“By envy of the devil, death entered the world.”
With this verse, the book of Wisdom (2:24) gives a deep glimpse into the mystery of the Fall. Genesis tells us why Adam and Eve sinned—the deception of the serpent—but it doesn’t say why the serpent would tempt the ancestors of the human race in the first place. Wisdom gives an answer: envy.
However, this answer raises another question. Even the least angel is a creature far superior to a human being. How much more so one of the cherubim like Lucifer? What could man possess that an angel could possibly envy? Certain theologians, starting in the late Middle Ages, offered a possible answer, and it has to do with the devil’s own fall, with the choice that forever separated the good angels from the bad.
The Catechism of the Catholic Church (391-395) speaks briefly about the fall of the bad angels, calling it a “free choice of these created spirits, who radically and irrevocably rejected God and his reign” (392). The Catechism assumes an analogy between the fall of the angels and the fall of man, and many theologians posit that as man was tested, so were the angels.
The Catechism does not specify the exact nature of the test, so what follows is a theological speculation, subject always to the final say of the Church. If we ask how the angels were tested, certain late scholastic theologians give a very interesting answer. They suggest that the angels were given a glimpse of God’s intention not only to create humanity but even for the Second Person of the Trinity to become incarnate as man.
The good angels accepted this plan of God. But Lucifer knew his superiority over humanity. If God were to assume the nature of a creature, certainly it would be more fitting for Him to assume an angelic nature. Out of envy about this plan, Lucifer and the angels that followed him decided that they would not worship or serve the Incarnate Word and thus fell.
Certain mystics take this theological opinion a step further. Meditating upon the Woman clothed with the Sun in the book of Revelation, Venerable Maria of Agreda teaches that the angels were given a foreknowledge of the Virgin Mary. They saw her in the mind of God and were informed that the Word would become incarnate through her. The fallen angels chose to reject God because that would have meant serving Mary.
These two opinions on the nature of the angels’ test are, of course, not contradictory. To reject the Incarnate Word is to reject Mary. To reject Mary is to reject the Incarnate Word. I believe (again, subject always to correction by the Church) that the knowledge given to the angels was of the Whole Christ–Head and members. The angels saw that the Word would become incarnate in an immaculate Virgin, and by so doing would call every human being to become united to Him.
This is what the devil could not stand. The thought of beings made of matter, of flesh and blood, raised up through the Incarnation to the dignity of adopted children of God.
All these ideas probably come across as high-flying theological speculations. Why would it matter? If the angels’ test involved a vision of Christ, Head and members, what difference does it make?

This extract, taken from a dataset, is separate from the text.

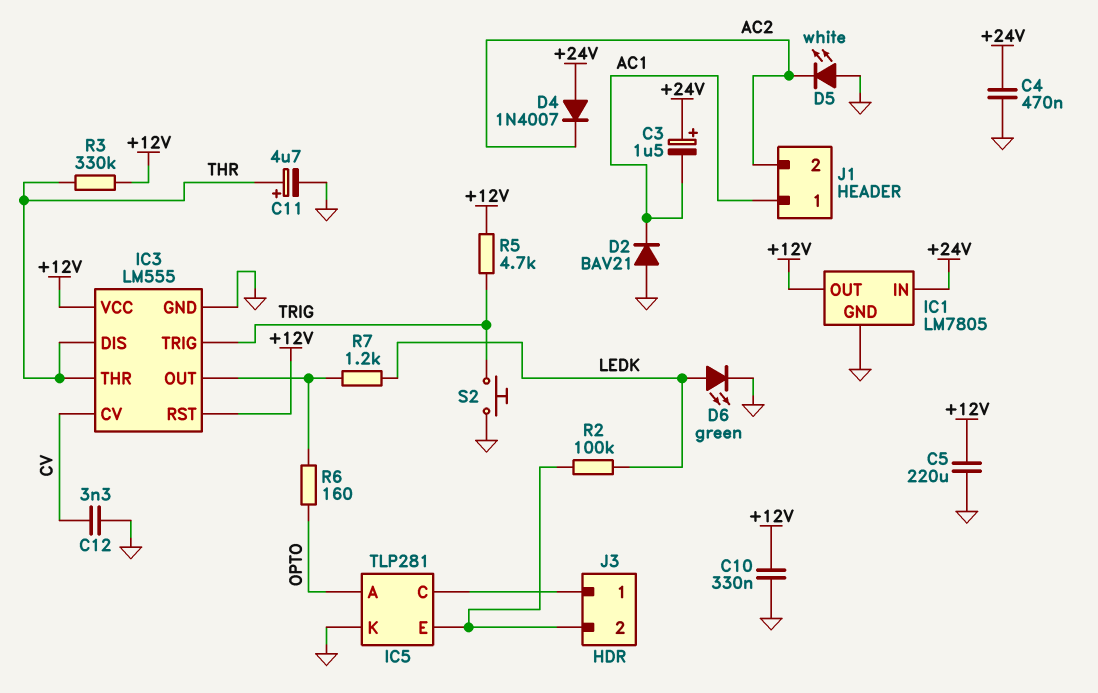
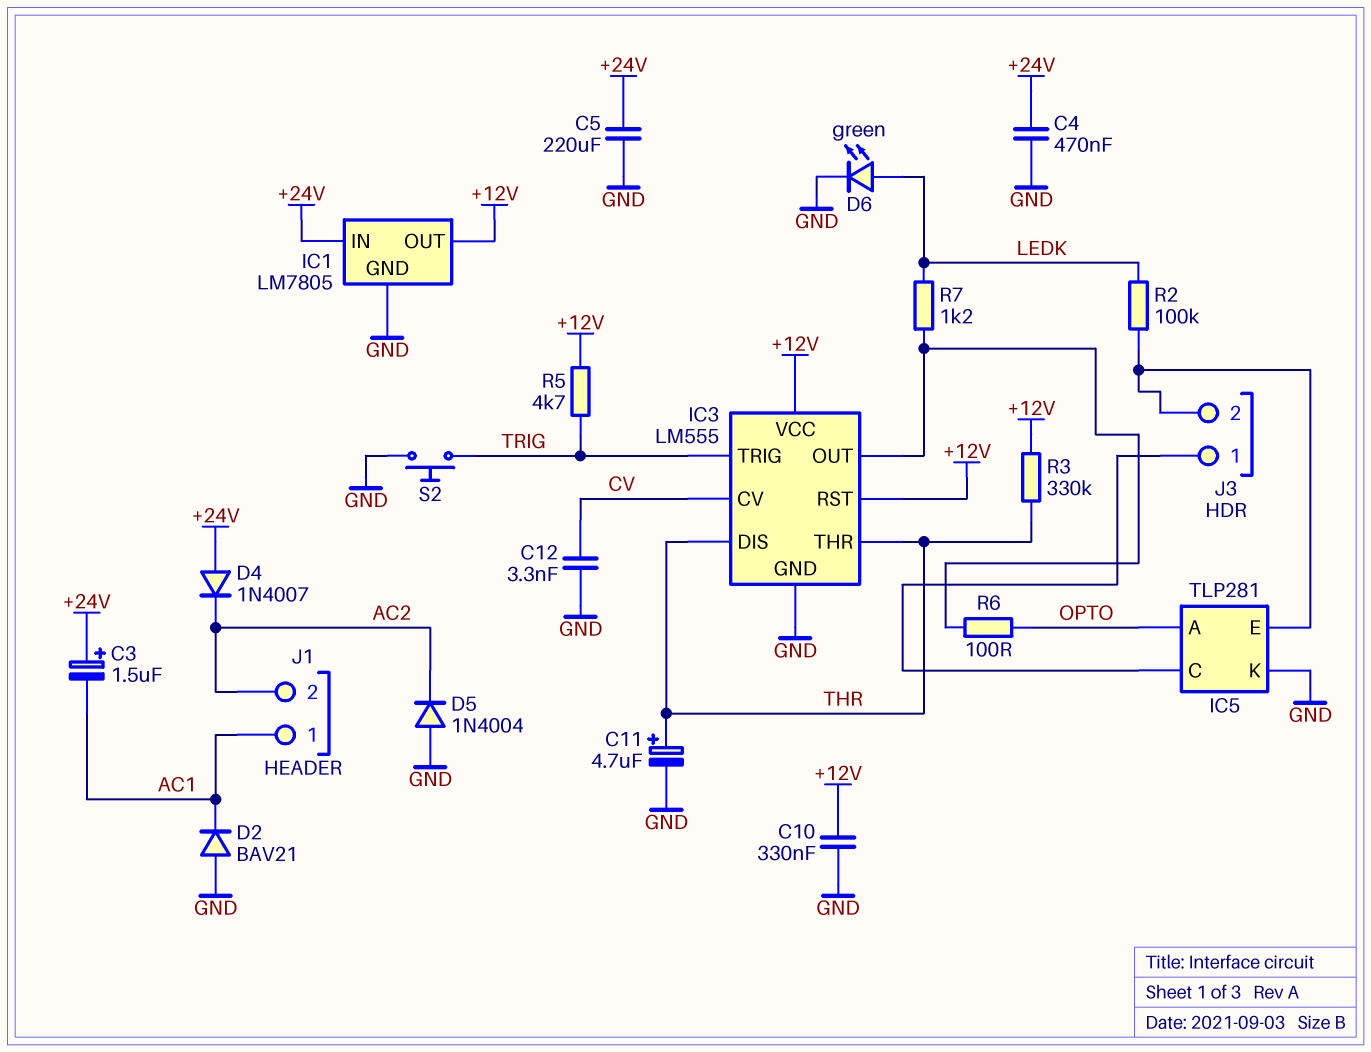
C5: 220uF (+12V, GND) -> 220uF (+24V, GND)
D5: LED white (A GND, K AC2) -> diode 1N4004 (A GND, K AC2)
R6: 160 (IC3/OUT, OPTO) -> 100 (IC3/OUT, OPTO)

Let’s shift our focus a little and look at the angelic test for a moment, not from the point of view of the fallen angels, but of the good angels. The devils fell by choosing not to serve. That implies that the good angels were confirmed in grace because they chose to serve. They saw the place in the economy of the Incarnation in which God was calling them to act, and they accepted that calling with their entire being.
St Michael passed by standing up to the pride and envy of Lucifer. With his cry of “Who is like God?” he became the warrior-protector of the people of God. St Gabriel passed by consenting to be the herald of the Incarnation. St Rafael passed by consenting to bring healing to God’s people on their pilgrim journey to heaven.

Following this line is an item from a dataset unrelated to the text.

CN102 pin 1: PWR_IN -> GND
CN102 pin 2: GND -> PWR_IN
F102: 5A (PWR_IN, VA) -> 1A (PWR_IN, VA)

And if all the above is true, consider finally our guardian angels. Is it not possible that our angels, they who “always behold the Father’s face” in heaven, were given a vision of the Whole Christ and, in looking at the Body of Christ, they saw you and me? Your angel, shortly after his creation, saw who you are called to be in the Body of Christ, and he pledged his entire being to assist you in that calling.
Your guardian angel passed his moment of trial and became confirmed in grace because he glimpsed who you are supposed to be in God and chose to do everything in his power to bring that vision into reality. His activity never overwhelms the choices of your free will, but he remains ever ready to offer what aid he can. This is who God has called him to be from the beginning of time. How dear indeed should these guardians be to us. Let us always keep ourselves open to their ministry.